Aeschylus (525-436 BC), Sophocles (496-406), Euripides (480-406)
Aeschylus added a second actor (deuteragonist), and Sophocles added a third (tritagonist). Euripides, much to Nietzsche’s chagrin, replaced the chorus with rational dialogue. These three tragedists produced hundreds of plays in the fifth century AD, an unmatched corpus of tragedy in history. However, by 400 BC Greek tragedy was completely exhausted. With the exception of Seneca, Roman tragedy left much to be desired, and for the next 1,500 years tragedy utterly vanished. Scholars offer reasons why Byzantine civilization failed to produce drama, and the popular one is the Church Liturgy was sufficient to satisfy the dramatic and histrionic needs of people. The great tragedians inspired the symbolic drama of Church ritual, and the mystery plays (Passion and Death of Christ) in turn inspired secular drama. During the Elizabethan period, tragedy was revived and based on the 5-act model of Seneca, in a rhetorical style.
Modern dramatists
At the end of the sixteenth century AD, the Spanish writers of tragedy were Cope de Vega (1562-1635), Molina (1571-1648), and Calderon (1600-1681). Corneille and Racine hailed from France, and in the 17th century, tragedy made a brief cameo in England in Dryden’s “All For Love,” 1678, Milton’s “Samson agonistes” (1671), Thomas Otway’s “Venice Preserved” (1682), and Southerne’s “Fatal Marriage” (1699). However, after 1700, very little of tragedy has aged well or survived long enough to sustain interest.

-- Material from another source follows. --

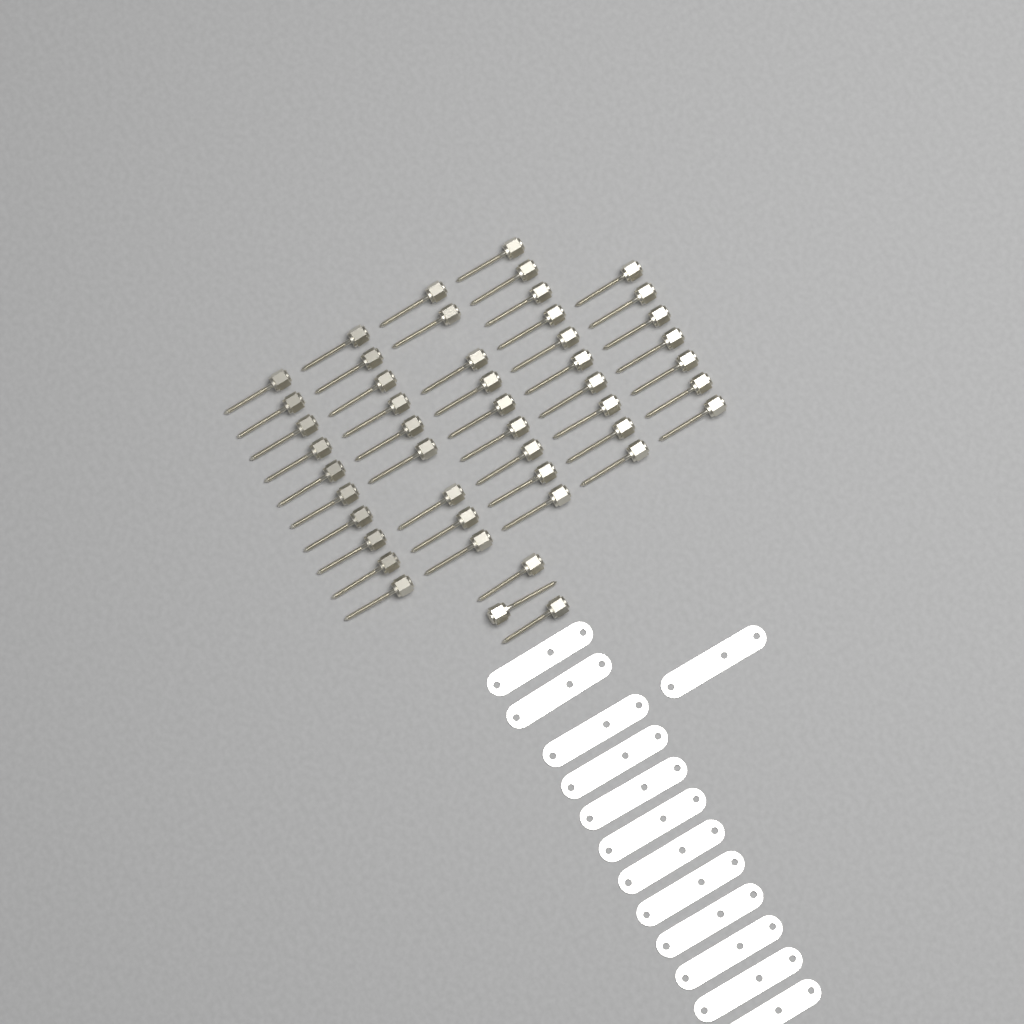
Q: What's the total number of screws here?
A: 48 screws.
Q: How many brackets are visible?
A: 13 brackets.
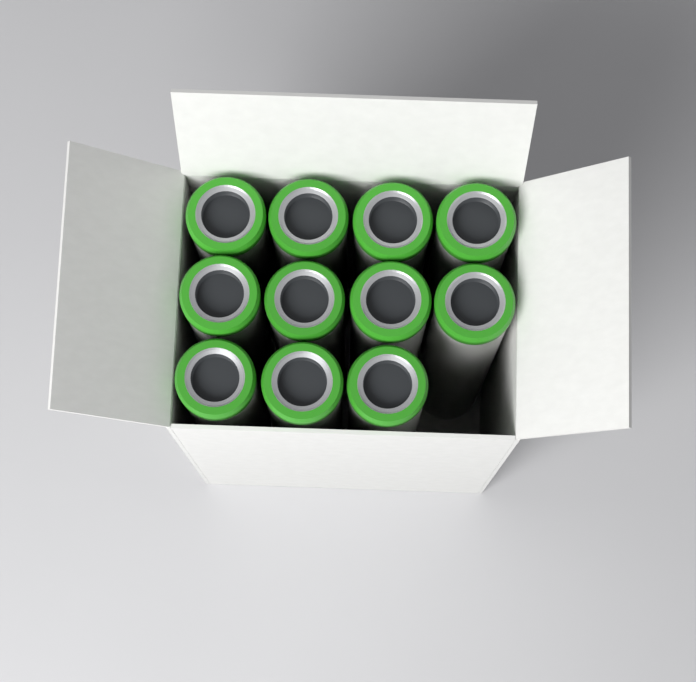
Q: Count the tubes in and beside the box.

Whence then the death of tragedy?
Some blame the decline of verse drama as the culprit behind the disappearance of tragedy. Dramatic prose worked pretty well, but verse seemed too close to an unconscious parody or deliberate imitation of Elizabethan and Jacobean blank verse. These flaws are obviously manifest in even the talented dramatists like Knowles, Keats, Tennyson, Browning, and Swinburne.
If tragedy is analyzed as the reflection or expression of the inner nature of man, how he views the universe, his role in society or era, then the concept of tragedy has dramatically changed from the sixteenth century. The tone and the scope of tragedy has changed – where you usually had the king or queen, you now have the grief or misery of the ordinary person: the mother, the peasant, the tramp, and etcetera. There are elements of tragedy in existentialism, where tragedy is an authentic experience (Jean Paul-Sartre’s plays). Moreover, the modern-day dramatist often tries to express the wretchedness of man in understatements, sometimes by silence. In the place of articulate, deep and self-conscious farewell speeches of an Othello, we get the nearly inarticulate rambling of Davies in Pinter’s “The Caretaker,” where he falls into a protracted silence.